KSPI menemukan bahwa hubungan kerja antara mitra pos dan PT Pos Indonesia melanggar Undang-Undang Ketenagakerjaan dan Putusan Mahkamah Konstitusi. Banyak pekerja mitra yang tidak memiliki kepastian kerja, upah di bawah UMP/UMK, jam kerja tidak manusiawi, dan tidak mendapatkan Tunjangan Hari Raya (THR).
Presiden KSPI dan Partai Buruh, Said Iqbal, menyebut sistem kemitraan tersebut sebagai bentuk perbudakan modern. Untuk itu, pihaknya akan meminta audiensi dengan Menteri BUMN Erick Thohir untuk memperbaiki sistem hubungan kerja di PT Pos Indonesia.

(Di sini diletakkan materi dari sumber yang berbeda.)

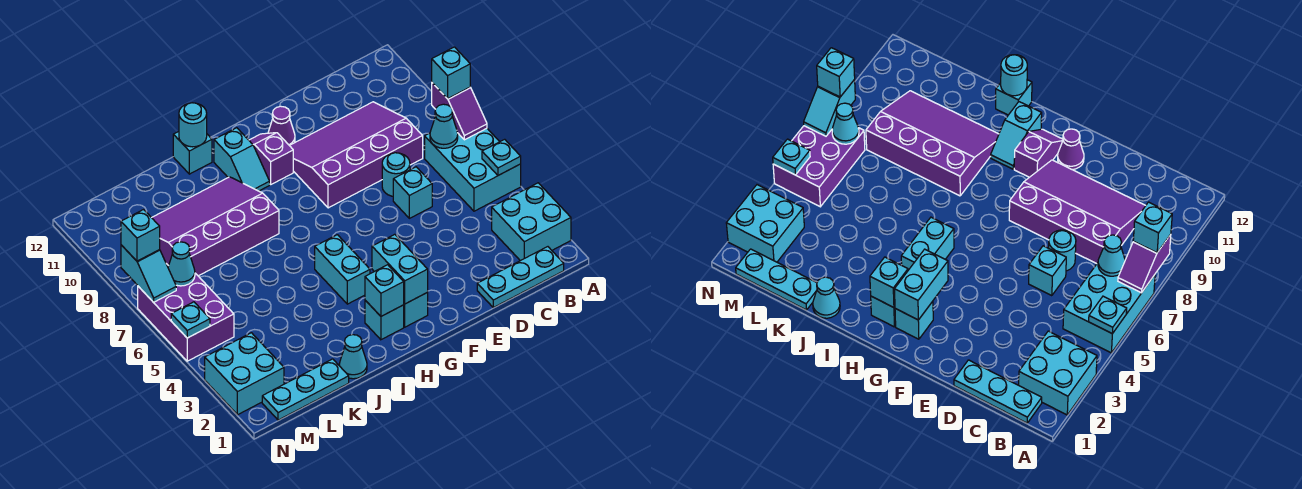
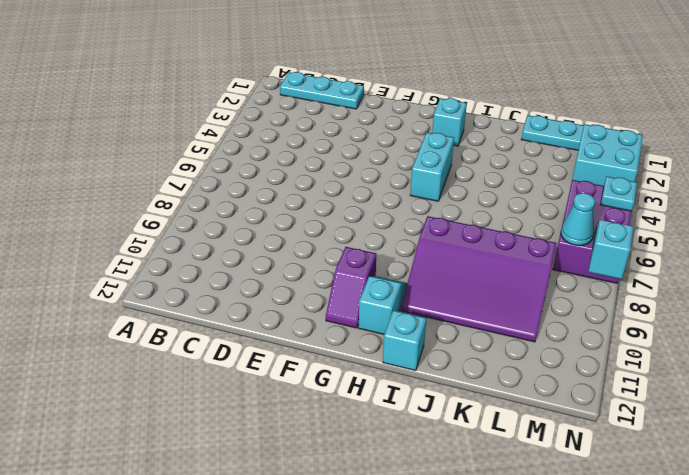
none -> cyan 2x2 brick [492,183,571,261]
none -> cyan 2x3 brick [425,128,521,211]
none -> purple 3x4 slope [289,102,423,208]

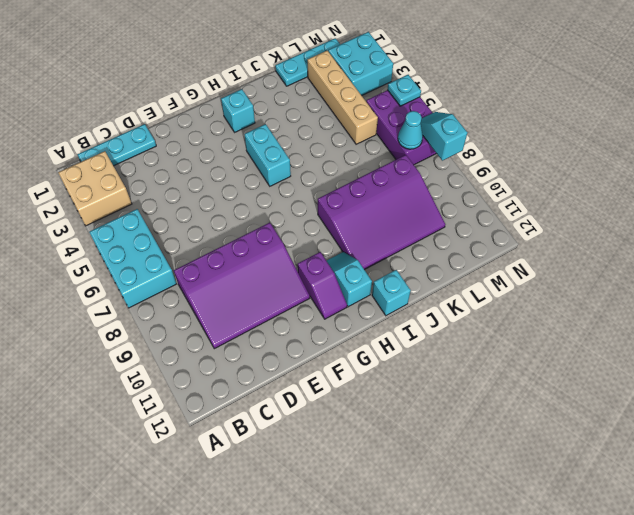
tan 2x2 brick [58,151,132,226] -> cyan 2x2 brick [492,183,571,261]
tan 1x4 brick [307,51,378,144] -> none
none -> cyan 1x1 brick [393,167,432,218]
none -> cyan 1x1 round brick [382,153,410,196]
none -> purple 1x1 cone [268,106,295,145]

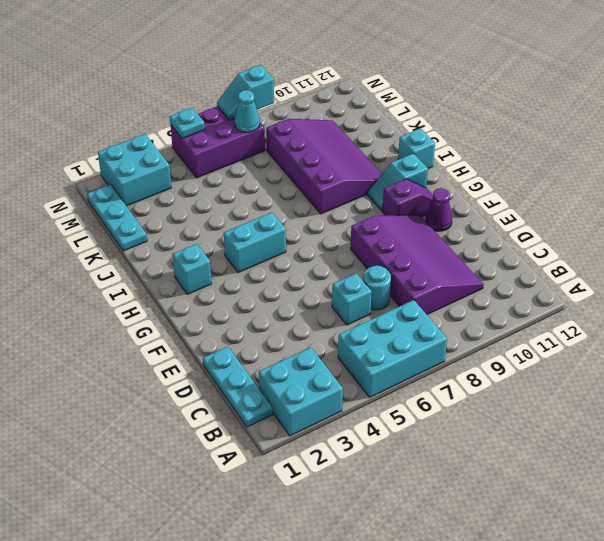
none -> cyan 1x1 brick [404,292,428,327]
none -> cyan 1x1 cone [339,335,367,379]
none -> cyan 1x1 plate [482,139,521,175]

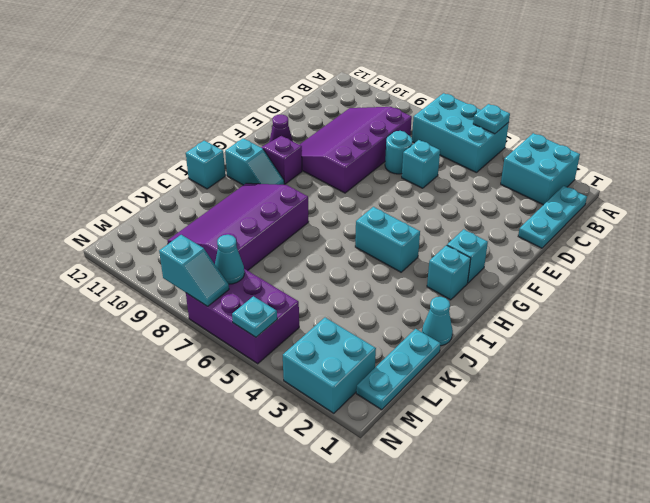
none -> purple 1x2 slope [432,83,487,140]
none -> cyan 1x1 cone [430,104,458,148]
none -> cyan 1x2 brick [372,234,428,304]

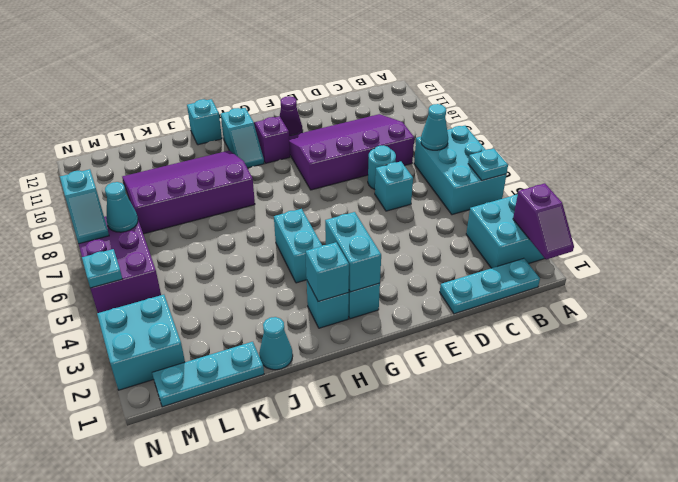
purple 1x2 slope [513,183,574,260] -> purple 1x2 slope moved to [432,83,487,140]
none -> cyan 1x1 round brick [179,103,207,147]
none -> cyan 1x1 brick [432,47,470,99]
none -> cyan 1x1 brick [121,209,160,261]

“Mereka tidak bekerja lewat aplikasi. Mereka bekerja langsung di kantor PT Pos wilayah setempat, memakai seragam resmi, mengerjakan pekerjaan yang sama dengan karyawan tetap PT Pos. Ini jelas hubungan kerja langsung. Tapi status mereka disebut mitra, tanpa hak-hak dasar sebagai pekerja. Ini pelanggaran yang orisinal, dan sangat serius,” kata Said Iqbal.

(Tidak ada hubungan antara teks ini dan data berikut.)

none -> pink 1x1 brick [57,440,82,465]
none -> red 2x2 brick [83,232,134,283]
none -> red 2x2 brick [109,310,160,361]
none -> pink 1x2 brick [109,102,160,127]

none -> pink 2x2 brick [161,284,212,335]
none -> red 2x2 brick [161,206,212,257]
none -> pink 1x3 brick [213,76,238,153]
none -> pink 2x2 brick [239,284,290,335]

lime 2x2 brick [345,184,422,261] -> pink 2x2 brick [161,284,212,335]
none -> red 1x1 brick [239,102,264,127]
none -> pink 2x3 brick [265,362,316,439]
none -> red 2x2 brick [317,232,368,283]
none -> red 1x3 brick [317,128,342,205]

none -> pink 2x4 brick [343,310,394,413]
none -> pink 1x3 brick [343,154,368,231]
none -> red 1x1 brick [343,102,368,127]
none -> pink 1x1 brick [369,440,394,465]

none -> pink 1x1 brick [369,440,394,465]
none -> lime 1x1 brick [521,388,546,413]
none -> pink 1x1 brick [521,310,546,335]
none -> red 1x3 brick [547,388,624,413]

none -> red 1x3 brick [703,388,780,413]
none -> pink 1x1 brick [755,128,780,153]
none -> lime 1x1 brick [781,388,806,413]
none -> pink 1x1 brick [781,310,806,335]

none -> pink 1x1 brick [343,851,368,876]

Dalam audiensi yang akan dilakukan tersebut Said Iqbal menegaskan mereka menuntut agar para mitra diangkat dengan status yang jelas, upah sesuai minimum, jam kerja maksimal, dan tidak ada potongan upah sewenang-wenang.
“Sebelah kanan karyawan tetap PT Pos dengan gaji sesuai UMK. Sebelah kiri mitra pos yang dibayar per paket. Ini nyata-nyata penindasan yang dilegalkan oleh negara,” tegasnya.

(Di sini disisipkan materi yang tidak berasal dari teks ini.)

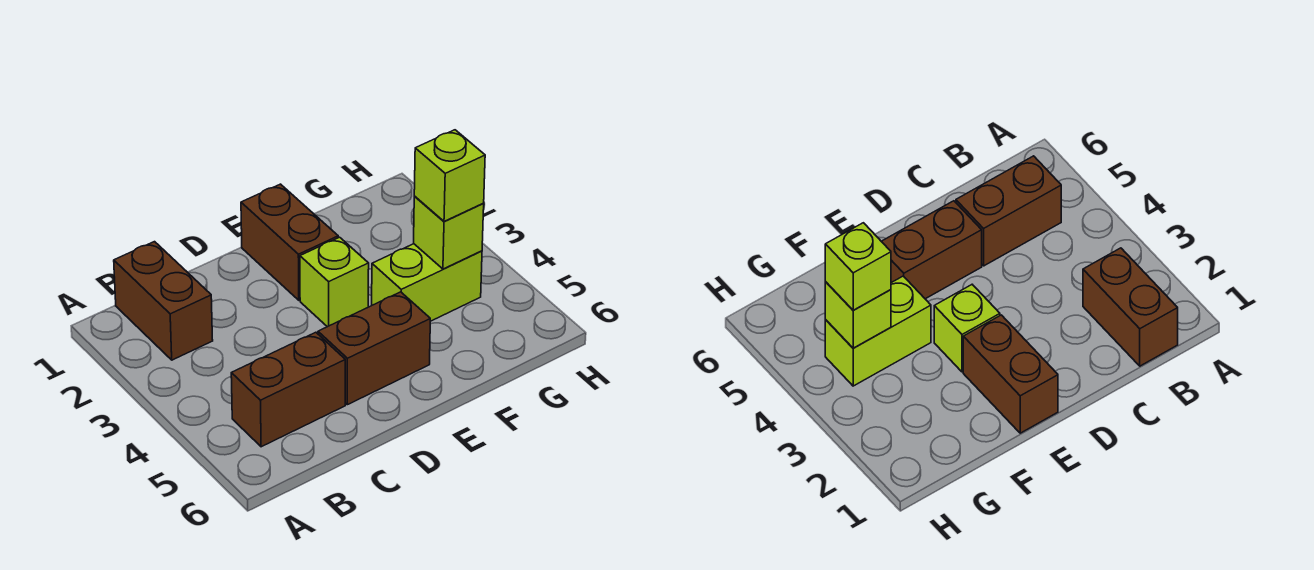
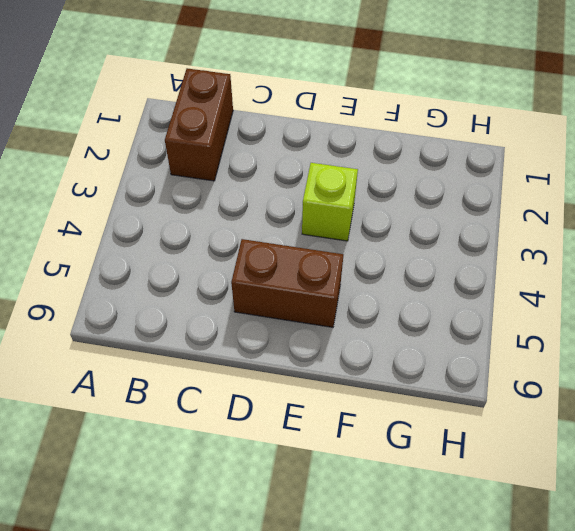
none -> brown 1x2 brick [231,332,345,447]
none -> brown 1x2 brick [241,184,338,300]

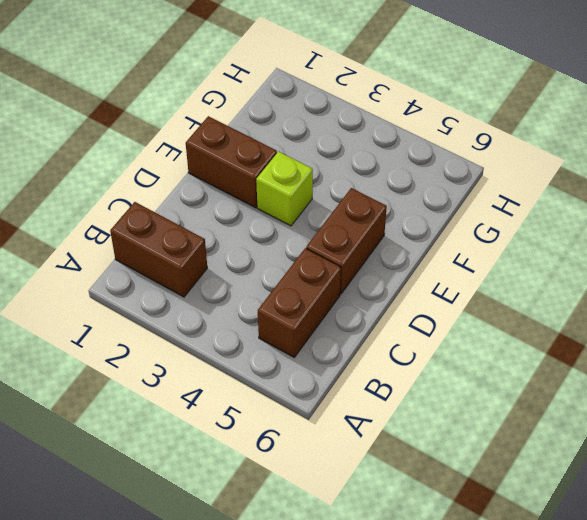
none -> lime 1x2 brick [372,244,482,321]
none -> lime 1x1 brick [414,197,484,269]

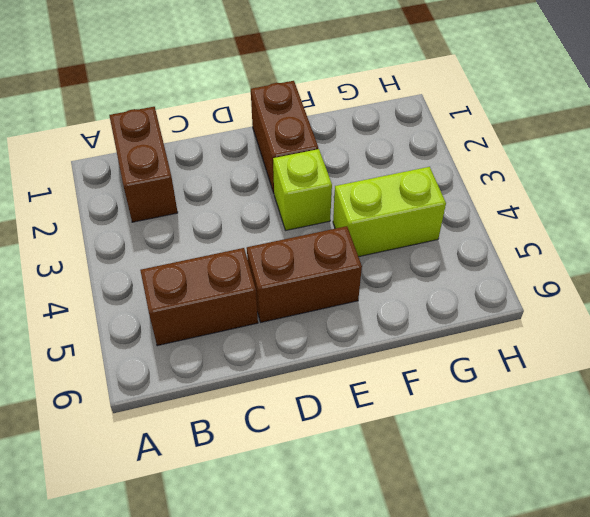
none -> lime 1x1 brick [414,197,484,269]
none -> lime 1x1 brick [414,130,485,221]

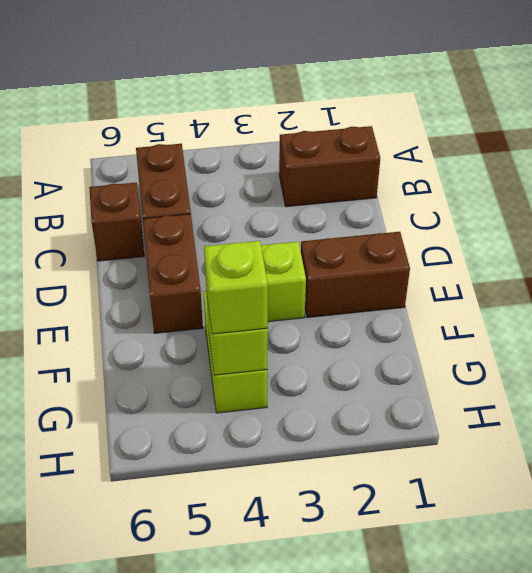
brown 1x1 brick [89,183,144,261] -> none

KSPI Bakal Lapor ke Presiden

“Kami akan melaporkan hal ini langsung ke Presiden Prabowo Subianto bila tidak ada langkah konkret dari Kementerian BUMN. Dan pasca Lebaran, KSPI akan memimpin pemogokan nasional besar-besaran terhadap PT Pos Indonesia, melibatkan puluhan ribu pekerja mitra pos di seluruh Indonesia,” ancam Iqbal.
Sementara itu pada kesempatan yang sama, Presiden Federasi Serikat Pekerja Aspek Indonesia, Abdul Gofur, menambahkan bahwa pekerja mitra tidak mendapatkan hak cuti sama sekali dan skema pembayaran tidak transparan.
“Tidak ada cuti sakit, tidak ada cuti haid, apalagi cuti melahirkan. Bahkan ada pekerja perempuan yang dipecat hanya karena mengajukan cuti melahirkan,” ungkap Gofur.
Gofur juga menyoroti denda yang dikenakan kepada pekerja jika terjadi kesalahan pengiriman.
“Ini sistem yang sewenang-wenang dan menindas,” tutupnya.